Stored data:
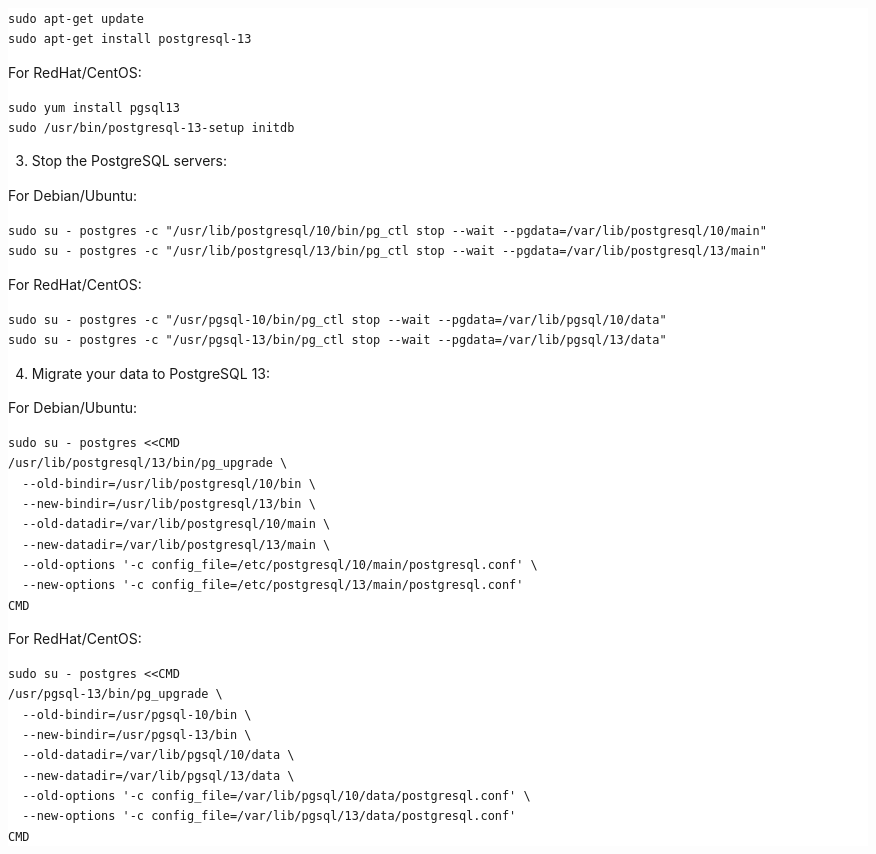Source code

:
 ```shell
sudo apt-get update
sudo apt-get install postgresql-13
```

For RedHat/CentOS:

```shell
sudo yum install pgsql13
sudo /usr/bin/postgresql-13-setup initdb
```



3. Stop the PostgreSQL servers:

For Debian/Ubuntu:

```shell
sudo su - postgres -c "/usr/lib/postgresql/10/bin/pg_ctl stop --wait --pgdata=/var/lib/postgresql/10/main"
sudo su - postgres -c "/usr/lib/postgresql/13/bin/pg_ctl stop --wait --pgdata=/var/lib/postgresql/13/main"
```

For RedHat/CentOS:

```shell
sudo su - postgres -c "/usr/pgsql-10/bin/pg_ctl stop --wait --pgdata=/var/lib/pgsql/10/data"
sudo su - postgres -c "/usr/pgsql-13/bin/pg_ctl stop --wait --pgdata=/var/lib/pgsql/13/data"
```



4. Migrate your data to PostgreSQL 13:

For Debian/Ubuntu:

```shell
sudo su - postgres <<CMD
/usr/lib/postgresql/13/bin/pg_upgrade \
  --old-bindir=/usr/lib/postgresql/10/bin \
  --new-bindir=/usr/lib/postgresql/13/bin \
  --old-datadir=/var/lib/postgresql/10/main \
  --new-datadir=/var/lib/postgresql/13/main \
  --old-options '-c config_file=/etc/postgresql/10/main/postgresql.conf' \
  --new-options '-c config_file=/etc/postgresql/13/main/postgresql.conf'
CMD
```

For RedHat/CentOS:

```shell
sudo su - postgres <<CMD
/usr/pgsql-13/bin/pg_upgrade \
  --old-bindir=/usr/pgsql-10/bin \
  --new-bindir=/usr/pgsql-13/bin \
  --old-datadir=/var/lib/pgsql/10/data \
  --new-datadir=/var/lib/pgsql/13/data \
  --old-options '-c config_file=/var/lib/pgsql/10/data/postgresql.conf' \
  --new-options '-c config_file=/var/lib/pgsql/13/data/postgresql.conf'
CMD
```
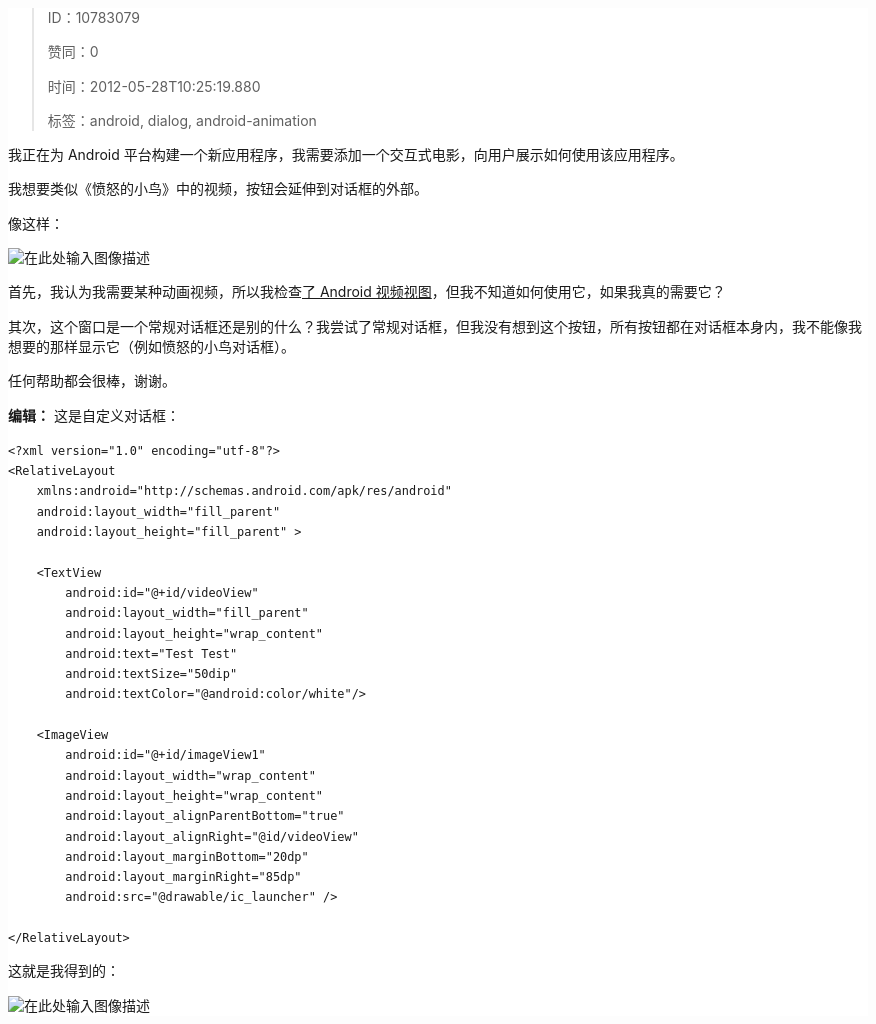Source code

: > ID：10783079
> 
> 赞同：0
> 
> 时间：2012-05-28T10:25:19.880
> 
> 标签：android, dialog, android-animation

我正在为 Android 平台构建一个新应用程序，我需要添加一个交互式电影，向用户展示如何使用该应用程序。

我想要类似《愤怒的小鸟》中的视频，按钮会延伸到对话框的外部。

像这样：

![在此处输入图像描述](../Images/9a5f2ba5cf365f5780bebeca2db5dadd.png)

首先，我认为我需要某种动画视频，所以我检查[了 Android 视频视图](http://developer.android.com/reference/android/widget/VideoView.html)，但我不知道如何使用它，如果我真的需要它？

其次，这个窗口是一个常规对话框还是别的什么？我尝试了常规对话框，但我没有想到这个按钮，所有按钮都在对话框本身内，我不能像我想要的那样显示它（例如愤怒的小鸟对话框）。

任何帮助都会很棒，谢谢。

**编辑：** 这是自定义对话框：

```
<?xml version="1.0" encoding="utf-8"?>
<RelativeLayout 
    xmlns:android="http://schemas.android.com/apk/res/android"
    android:layout_width="fill_parent"
    android:layout_height="fill_parent" >

    <TextView
        android:id="@+id/videoView"
        android:layout_width="fill_parent"
        android:layout_height="wrap_content"
        android:text="Test Test"
        android:textSize="50dip"
        android:textColor="@android:color/white"/>

    <ImageView
        android:id="@+id/imageView1"
        android:layout_width="wrap_content"
        android:layout_height="wrap_content"
        android:layout_alignParentBottom="true"
        android:layout_alignRight="@id/videoView"
        android:layout_marginBottom="20dp"
        android:layout_marginRight="85dp"
        android:src="@drawable/ic_launcher" />

</RelativeLayout> 
```

这就是我得到的：

![在此处输入图像描述](../Images/90ce8a6beffd4c55272e4867f8e22274.png)
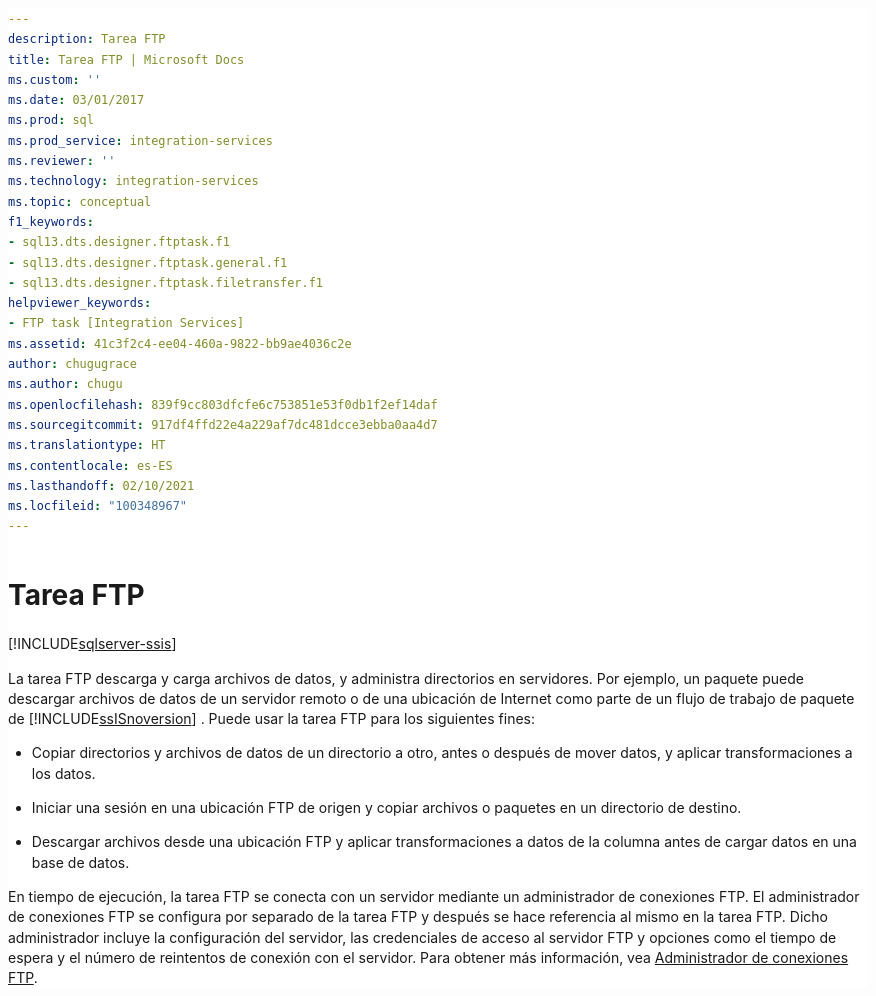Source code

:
 ```yaml
---
description: Tarea FTP
title: Tarea FTP | Microsoft Docs
ms.custom: ''
ms.date: 03/01/2017
ms.prod: sql
ms.prod_service: integration-services
ms.reviewer: ''
ms.technology: integration-services
ms.topic: conceptual
f1_keywords:
- sql13.dts.designer.ftptask.f1
- sql13.dts.designer.ftptask.general.f1
- sql13.dts.designer.ftptask.filetransfer.f1
helpviewer_keywords:
- FTP task [Integration Services]
ms.assetid: 41c3f2c4-ee04-460a-9822-bb9ae4036c2e
author: chugugrace
ms.author: chugu
ms.openlocfilehash: 839f9cc803dfcfe6c753851e53f0db1f2ef14daf
ms.sourcegitcommit: 917df4ffd22e4a229af7dc481dcce3ebba0aa4d7
ms.translationtype: HT
ms.contentlocale: es-ES
ms.lasthandoff: 02/10/2021
ms.locfileid: "100348967"
---
```

# <a name="ftp-task"></a>Tarea FTP

[!INCLUDE[sqlserver-ssis](../../includes/applies-to-version/sqlserver-ssis.md)]


  La tarea FTP descarga y carga archivos de datos, y administra directorios en servidores. Por ejemplo, un paquete puede descargar archivos de datos de un servidor remoto o de una ubicación de Internet como parte de un flujo de trabajo de paquete de [!INCLUDE[ssISnoversion](../../includes/ssisnoversion-md.md)] . Puede usar la tarea FTP para los siguientes fines:  
  
-   Copiar directorios y archivos de datos de un directorio a otro, antes o después de mover datos, y aplicar transformaciones a los datos.  
  
-   Iniciar una sesión en una ubicación FTP de origen y copiar archivos o paquetes en un directorio de destino.  
  
-   Descargar archivos desde una ubicación FTP y aplicar transformaciones a datos de la columna antes de cargar datos en una base de datos.  
  
 En tiempo de ejecución, la tarea FTP se conecta con un servidor mediante un administrador de conexiones FTP. El administrador de conexiones FTP se configura por separado de la tarea FTP y después se hace referencia al mismo en la tarea FTP. Dicho administrador incluye la configuración del servidor, las credenciales de acceso al servidor FTP y opciones como el tiempo de espera y el número de reintentos de conexión con el servidor. Para obtener más información, vea [Administrador de conexiones FTP](../../integration-services/connection-manager/ftp-connection-manager.md).  
  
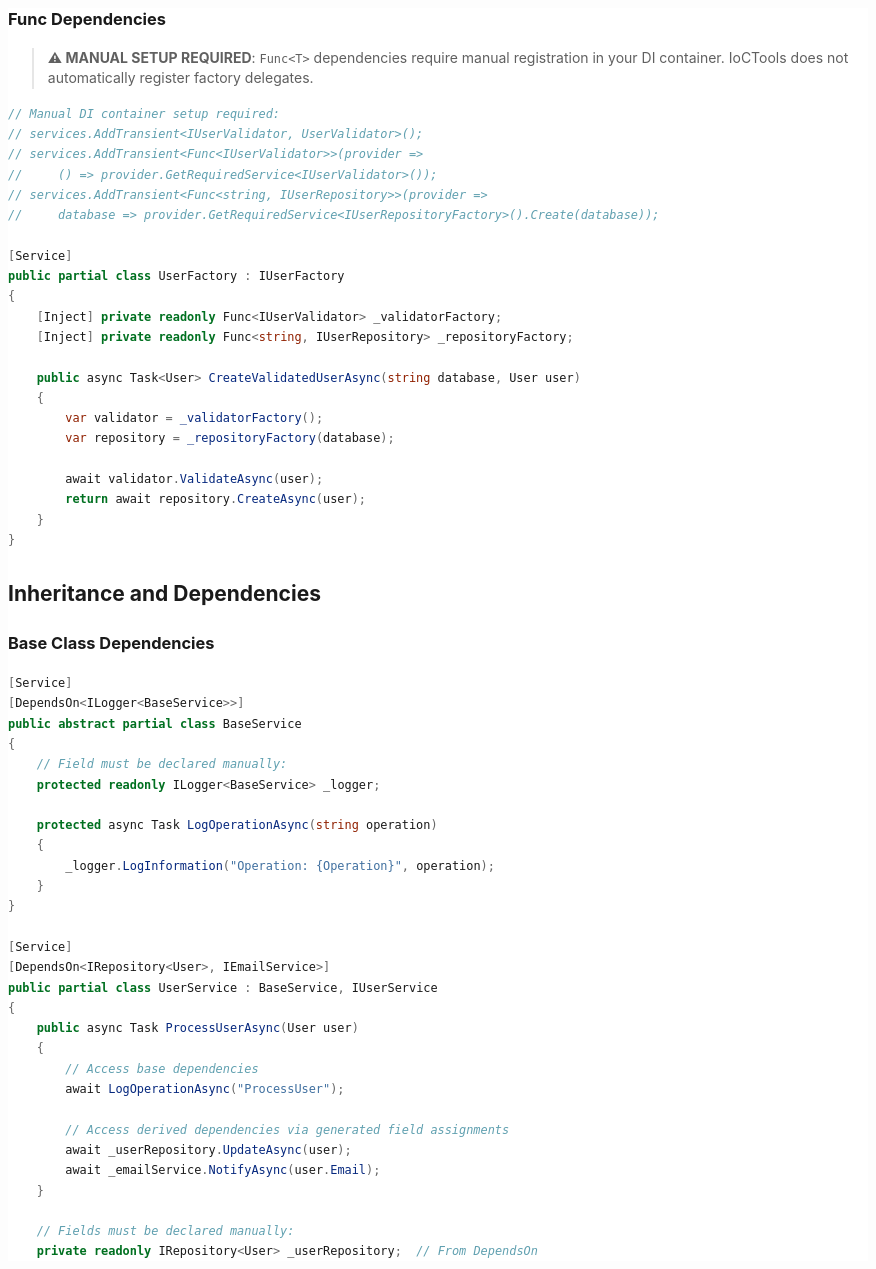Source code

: ### Func Dependencies

> **⚠️ MANUAL SETUP REQUIRED**: `Func<T>` dependencies require manual registration in your DI container. IoCTools does not automatically register factory delegates.

```csharp
// Manual DI container setup required:
// services.AddTransient<IUserValidator, UserValidator>();
// services.AddTransient<Func<IUserValidator>>(provider => 
//     () => provider.GetRequiredService<IUserValidator>());
// services.AddTransient<Func<string, IUserRepository>>(provider => 
//     database => provider.GetRequiredService<IUserRepositoryFactory>().Create(database));

[Service]
public partial class UserFactory : IUserFactory
{
    [Inject] private readonly Func<IUserValidator> _validatorFactory;
    [Inject] private readonly Func<string, IUserRepository> _repositoryFactory;
    
    public async Task<User> CreateValidatedUserAsync(string database, User user)
    {
        var validator = _validatorFactory();
        var repository = _repositoryFactory(database);
        
        await validator.ValidateAsync(user);
        return await repository.CreateAsync(user);
    }
}
```

## Inheritance and Dependencies

### Base Class Dependencies

```csharp
[Service]
[DependsOn<ILogger<BaseService>>]
public abstract partial class BaseService
{
    // Field must be declared manually:
    protected readonly ILogger<BaseService> _logger;
    
    protected async Task LogOperationAsync(string operation)
    {
        _logger.LogInformation("Operation: {Operation}", operation);
    }
}

[Service]
[DependsOn<IRepository<User>, IEmailService>]
public partial class UserService : BaseService, IUserService
{
    public async Task ProcessUserAsync(User user)
    {
        // Access base dependencies
        await LogOperationAsync("ProcessUser");
        
        // Access derived dependencies via generated field assignments
        await _userRepository.UpdateAsync(user);
        await _emailService.NotifyAsync(user.Email);
    }
    
    // Fields must be declared manually:
    private readonly IRepository<User> _userRepository;  // From DependsOn
```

### About this task
Copy every record exactly, leaving the pictures out.

### Your solution
Source code

:
 ```shell
sudo apt-get update
sudo apt-get install postgresql-13
```

For RedHat/CentOS:

```shell
sudo yum install pgsql13
sudo /usr/bin/postgresql-13-setup initdb
```



3. Stop the PostgreSQL servers:

For Debian/Ubuntu:

```shell
sudo su - postgres -c "/usr/lib/postgresql/10/bin/pg_ctl stop --wait --pgdata=/var/lib/postgresql/10/main"
sudo su - postgres -c "/usr/lib/postgresql/13/bin/pg_ctl stop --wait --pgdata=/var/lib/postgresql/13/main"
```

For RedHat/CentOS:

```shell
sudo su - postgres -c "/usr/pgsql-10/bin/pg_ctl stop --wait --pgdata=/var/lib/pgsql/10/data"
sudo su - postgres -c "/usr/pgsql-13/bin/pg_ctl stop --wait --pgdata=/var/lib/pgsql/13/data"
```



4. Migrate your data to PostgreSQL 13:

For Debian/Ubuntu:

```shell
sudo su - postgres <<CMD
/usr/lib/postgresql/13/bin/pg_upgrade \
  --old-bindir=/usr/lib/postgresql/10/bin \
  --new-bindir=/usr/lib/postgresql/13/bin \
  --old-datadir=/var/lib/postgresql/10/main \
  --new-datadir=/var/lib/postgresql/13/main \
  --old-options '-c config_file=/etc/postgresql/10/main/postgresql.conf' \
  --new-options '-c config_file=/etc/postgresql/13/main/postgresql.conf'
CMD
```

For RedHat/CentOS:

```shell
sudo su - postgres <<CMD
/usr/pgsql-13/bin/pg_upgrade \
  --old-bindir=/usr/pgsql-10/bin \
  --new-bindir=/usr/pgsql-13/bin \
  --old-datadir=/var/lib/pgsql/10/data \
  --new-datadir=/var/lib/pgsql/13/data \
  --old-options '-c config_file=/var/lib/pgsql/10/data/postgresql.conf' \
  --new-options '-c config_file=/var/lib/pgsql/13/data/postgresql.conf'
CMD
```
Source code

: > ID：10783079
> 
> 赞同：0
> 
> 时间：2012-05-28T10:25:19.880
> 
> 标签：android, dialog, android-animation

我正在为 Android 平台构建一个新应用程序，我需要添加一个交互式电影，向用户展示如何使用该应用程序。

我想要类似《愤怒的小鸟》中的视频，按钮会延伸到对话框的外部。

像这样：

![在此处输入图像描述](../Images/9a5f2ba5cf365f5780bebeca2db5dadd.png)

首先，我认为我需要某种动画视频，所以我检查[了 Android 视频视图](http://developer.android.com/reference/android/widget/VideoView.html)，但我不知道如何使用它，如果我真的需要它？

其次，这个窗口是一个常规对话框还是别的什么？我尝试了常规对话框，但我没有想到这个按钮，所有按钮都在对话框本身内，我不能像我想要的那样显示它（例如愤怒的小鸟对话框）。

任何帮助都会很棒，谢谢。

**编辑：** 这是自定义对话框：

```
<?xml version="1.0" encoding="utf-8"?>
<RelativeLayout 
    xmlns:android="http://schemas.android.com/apk/res/android"
    android:layout_width="fill_parent"
    android:layout_height="fill_parent" >

    <TextView
        android:id="@+id/videoView"
        android:layout_width="fill_parent"
        android:layout_height="wrap_content"
        android:text="Test Test"
        android:textSize="50dip"
        android:textColor="@android:color/white"/>

    <ImageView
        android:id="@+id/imageView1"
        android:layout_width="wrap_content"
        android:layout_height="wrap_content"
        android:layout_alignParentBottom="true"
        android:layout_alignRight="@id/videoView"
        android:layout_marginBottom="20dp"
        android:layout_marginRight="85dp"
        android:src="@drawable/ic_launcher" />

</RelativeLayout> 
```

这就是我得到的：

![在此处输入图像描述](../Images/90ce8a6beffd4c55272e4867f8e22274.png)
Source code

:
 ```yaml
---
description: Tarea FTP
title: Tarea FTP | Microsoft Docs
ms.custom: ''
ms.date: 03/01/2017
ms.prod: sql
ms.prod_service: integration-services
ms.reviewer: ''
ms.technology: integration-services
ms.topic: conceptual
f1_keywords:
- sql13.dts.designer.ftptask.f1
- sql13.dts.designer.ftptask.general.f1
- sql13.dts.designer.ftptask.filetransfer.f1
helpviewer_keywords:
- FTP task [Integration Services]
ms.assetid: 41c3f2c4-ee04-460a-9822-bb9ae4036c2e
author: chugugrace
ms.author: chugu
ms.openlocfilehash: 839f9cc803dfcfe6c753851e53f0db1f2ef14daf
ms.sourcegitcommit: 917df4ffd22e4a229af7dc481dcce3ebba0aa4d7
ms.translationtype: HT
ms.contentlocale: es-ES
ms.lasthandoff: 02/10/2021
ms.locfileid: "100348967"
---
```

# <a name="ftp-task"></a>Tarea FTP

[!INCLUDE[sqlserver-ssis](../../includes/applies-to-version/sqlserver-ssis.md)]


  La tarea FTP descarga y carga archivos de datos, y administra directorios en servidores. Por ejemplo, un paquete puede descargar archivos de datos de un servidor remoto o de una ubicación de Internet como parte de un flujo de trabajo de paquete de [!INCLUDE[ssISnoversion](../../includes/ssisnoversion-md.md)] . Puede usar la tarea FTP para los siguientes fines:  
  
-   Copiar directorios y archivos de datos de un directorio a otro, antes o después de mover datos, y aplicar transformaciones a los datos.  
  
-   Iniciar una sesión en una ubicación FTP de origen y copiar archivos o paquetes en un directorio de destino.  
  
-   Descargar archivos desde una ubicación FTP y aplicar transformaciones a datos de la columna antes de cargar datos en una base de datos.  
  
 En tiempo de ejecución, la tarea FTP se conecta con un servidor mediante un administrador de conexiones FTP. El administrador de conexiones FTP se configura por separado de la tarea FTP y después se hace referencia al mismo en la tarea FTP. Dicho administrador incluye la configuración del servidor, las credenciales de acceso al servidor FTP y opciones como el tiempo de espera y el número de reintentos de conexión con el servidor. Para obtener más información, vea [Administrador de conexiones FTP](../../integration-services/connection-manager/ftp-connection-manager.md).  
  
Source code

: ### Func Dependencies

> **⚠️ MANUAL SETUP REQUIRED**: `Func<T>` dependencies require manual registration in your DI container. IoCTools does not automatically register factory delegates.

```csharp
// Manual DI container setup required:
// services.AddTransient<IUserValidator, UserValidator>();
// services.AddTransient<Func<IUserValidator>>(provider => 
//     () => provider.GetRequiredService<IUserValidator>());
// services.AddTransient<Func<string, IUserRepository>>(provider => 
//     database => provider.GetRequiredService<IUserRepositoryFactory>().Create(database));

[Service]
public partial class UserFactory : IUserFactory
{
    [Inject] private readonly Func<IUserValidator> _validatorFactory;
    [Inject] private readonly Func<string, IUserRepository> _repositoryFactory;
    
    public async Task<User> CreateValidatedUserAsync(string database, User user)
    {
        var validator = _validatorFactory();
        var repository = _repositoryFactory(database);
        
        await validator.ValidateAsync(user);
        return await repository.CreateAsync(user);
    }
}
```

## Inheritance and Dependencies

### Base Class Dependencies

```csharp
[Service]
[DependsOn<ILogger<BaseService>>]
public abstract partial class BaseService
{
    // Field must be declared manually:
    protected readonly ILogger<BaseService> _logger;
    
    protected async Task LogOperationAsync(string operation)
    {
        _logger.LogInformation("Operation: {Operation}", operation);
    }
}

[Service]
[DependsOn<IRepository<User>, IEmailService>]
public partial class UserService : BaseService, IUserService
{
    public async Task ProcessUserAsync(User user)
    {
        // Access base dependencies
        await LogOperationAsync("ProcessUser");
        
        // Access derived dependencies via generated field assignments
        await _userRepository.UpdateAsync(user);
        await _emailService.NotifyAsync(user.Email);
    }
    
    // Fields must be declared manually:
    private readonly IRepository<User> _userRepository;  // From DependsOn
```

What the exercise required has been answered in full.